◆ **WHAT IS EXPECTED**: Check each line of the material below for "else" and copy those where it appears.

═══ AVAILABLE DATA ═══

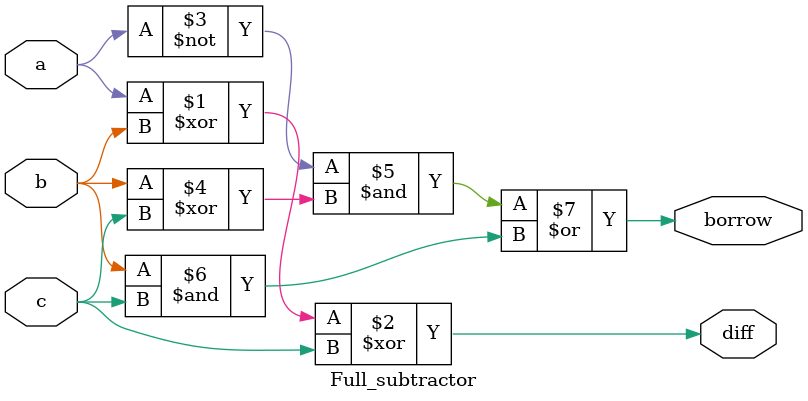
<source format=v>
`timescale 1ns / 1ps
module Full_subtractor(a,b,c,diff,borrow);
input a,b,c;
output diff,borrow;
assign diff=a^b^c;
assign borrow=(~a&(b^c))|(b&c);
endmodule

</source>
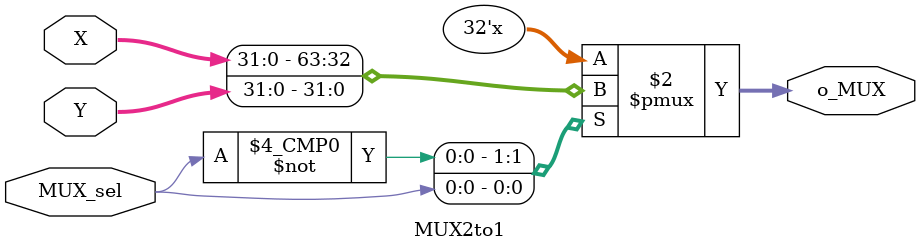
<source format=v>
`timescale 1ns/1ps

module MUX2to1 (
	input MUX_sel,
	input [31:0] X,
	input [31:0] Y,
	output reg [31:0] o_MUX
);

always @(*)
	begin
		case(MUX_sel)
			1'b0:
				begin
					o_MUX <= X;
				end
			1'b1:
				begin
					o_MUX <= Y;
				end
		endcase
	end
	
endmodule 
</source>
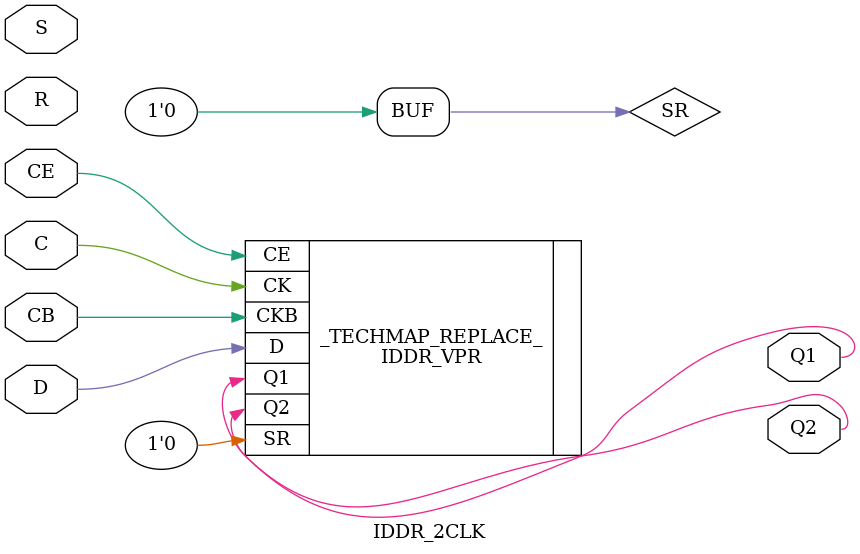
<source format=v>
module IDDR_2CLK (
  output Q1,
  output Q2,
  input  C,
  input  CB,
  input  CE,
  input  D,
  input  R,
  input  S,
);
  parameter DDR_CLK_EDGE = "OPPOSITE_EDGE";
  parameter INIT_Q1 = 1'b0;
  parameter INIT_Q2 = 1'b0;
  parameter [0:0] IS_C_INVERTED  = 1'b0;
  parameter [0:0] IS_CB_INVERTED = 1'b0;
  parameter [0:0] IS_D_INVERTED  = 1'b0;
  parameter SRTYPE = "SYNC";
  parameter _TECHMAP_CONSTMSK_R_ = 1'b1;
  parameter _TECHMAP_CONSTVAL_R_ = 1'bx;
  parameter _TECHMAP_CONSTMSK_S_ = 1'b1;
  parameter _TECHMAP_CONSTVAL_S_ = 1'bx;
  localparam [0:0] R_USED = (_TECHMAP_CONSTMSK_R_ != 1'b1);
  localparam [0:0] S_USED = (_TECHMAP_CONSTMSK_S_ != 1'b1);
  wire SR;
  localparam SRVAL = (!R_USED) ? 1'b1 : 1'b0;
  localparam SRUSED = 1'b1;
  generate if (!R_USED && !S_USED) begin
    assign SR = 1'b0;
  end else if (R_USED && !S_USED) begin
    assign SR = R;
  end else if (!R_USED && S_USED) begin
    assign SR = S;
  end else begin
    assign SR = 1'bx;
    $error("Both S and R cannot be used simultaneously");
  end endgenerate
  localparam INIT_Q3 = (DDR_CLK_EDGE != "OPPOSITE_EDGE") ? INIT_Q1 : 1'b1;
  localparam INIT_Q4 = (DDR_CLK_EDGE != "OPPOSITE_EDGE") ? INIT_Q2 : 1'b1;
  localparam SRVAL34 = (DDR_CLK_EDGE != "OPPOSITE_EDGE") ? SRVAL : 1'b1;
  IDDR_VPR #(
    .ZINV_D         (!IS_D_INVERTED),
    .ZINV_C         (!IS_C_INVERTED),
    .SRTYPE_SYNC    (SRTYPE == "SYNC"),
    .SAME_EDGE      (DDR_CLK_EDGE == "SAME_EDGE"),
    .OPPOSITE_EDGE  (DDR_CLK_EDGE == "OPPOSITE_EDGE"),
    .ZINIT_Q1       (!INIT_Q1),
    .ZINIT_Q2       (!INIT_Q2),
    .ZINIT_Q3       (!INIT_Q3),
    .ZINIT_Q4       (!INIT_Q4),
    .ZSRVAL_Q12     (!SRVAL),
    .ZSRVAL_Q34     (!SRVAL34)
  ) _TECHMAP_REPLACE_ (
    .CK  (C),
    .CKB (CB),
    .CE  (CE),
    .SR  (SR),
    .D   (D),
    .Q1  (Q1),
    .Q2  (Q2)
  );
endmodule
</source>
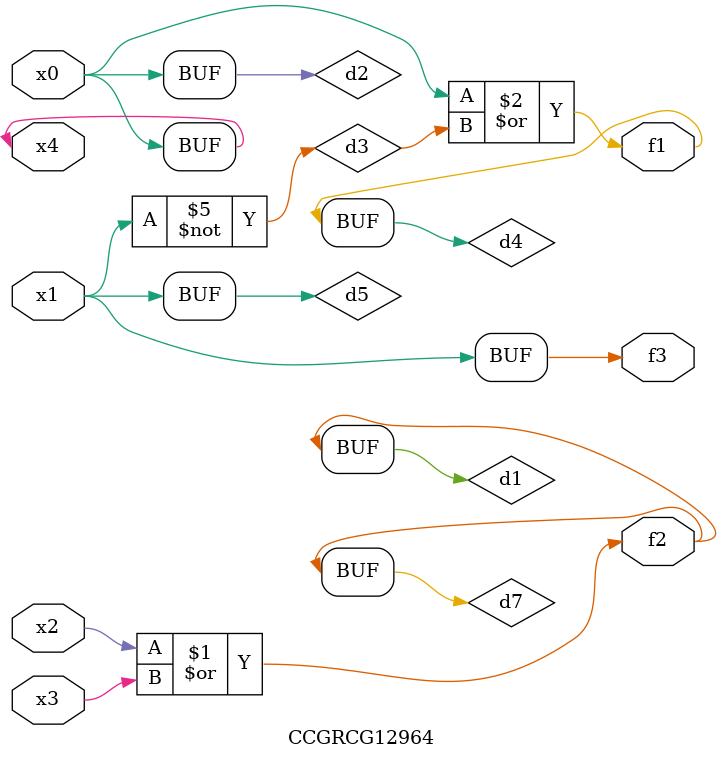
<source format=v>
module CCGRCG12964(
	input x0, x1, x2, x3, x4,
	output f1, f2, f3
);

	wire d1, d2, d3, d4, d5, d6, d7;

	or (d1, x2, x3);
	buf (d2, x0, x4);
	not (d3, x1);
	or (d4, d2, d3);
	not (d5, d3);
	nand (d6, d1, d3);
	or (d7, d1);
	assign f1 = d4;
	assign f2 = d7;
	assign f3 = d5;
endmodule

</source>
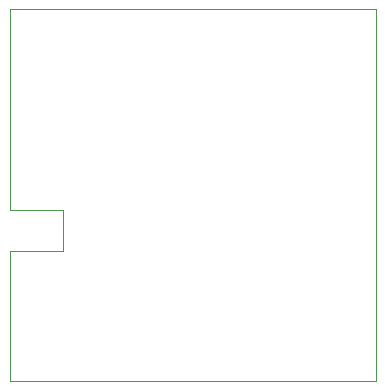
<source format=gko>
G04 #@! TF.GenerationSoftware,KiCad,Pcbnew,(5.1.6-0-10_14)*
G04 #@! TF.CreationDate,2020-10-13T19:53:42+09:00*
G04 #@! TF.ProjectId,teabiscuits_compute,74656162-6973-4637-9569-74735f636f6d,rev?*
G04 #@! TF.SameCoordinates,Original*
G04 #@! TF.FileFunction,Profile,NP*
%FSLAX46Y46*%
G04 Gerber Fmt 4.6, Leading zero omitted, Abs format (unit mm)*
G04 Created by KiCad (PCBNEW (5.1.6-0-10_14)) date 2020-10-13 19:53:42*
%MOMM*%
%LPD*%
G01*
G04 APERTURE LIST*
G04 #@! TA.AperFunction,Profile*
%ADD10C,0.050000*%
G04 #@! TD*
G04 #@! TA.AperFunction,Profile*
%ADD11C,0.100000*%
G04 #@! TD*
G04 APERTURE END LIST*
D10*
X137500000Y-146000000D02*
X140000000Y-146000000D01*
X137500000Y-163000000D02*
X137500000Y-146000000D01*
X168500000Y-146000000D02*
X140000000Y-146000000D01*
X168500000Y-147000000D02*
X168500000Y-146000000D01*
X168500000Y-177500000D02*
X168500000Y-147000000D01*
X137500000Y-177500000D02*
X168500000Y-177500000D01*
X137500000Y-166500000D02*
X137500000Y-177500000D01*
D11*
X142000000Y-163000000D02*
X137500000Y-163000000D01*
X142000000Y-166500000D02*
X142000000Y-163000000D01*
X137500000Y-166500000D02*
X142000000Y-166500000D01*
M02*

</source>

═══

◆ **EXERCISE RESPONSE**:
  end else if (R_USED && !S_USED) begin
  end else if (!R_USED && S_USED) begin
  end else begin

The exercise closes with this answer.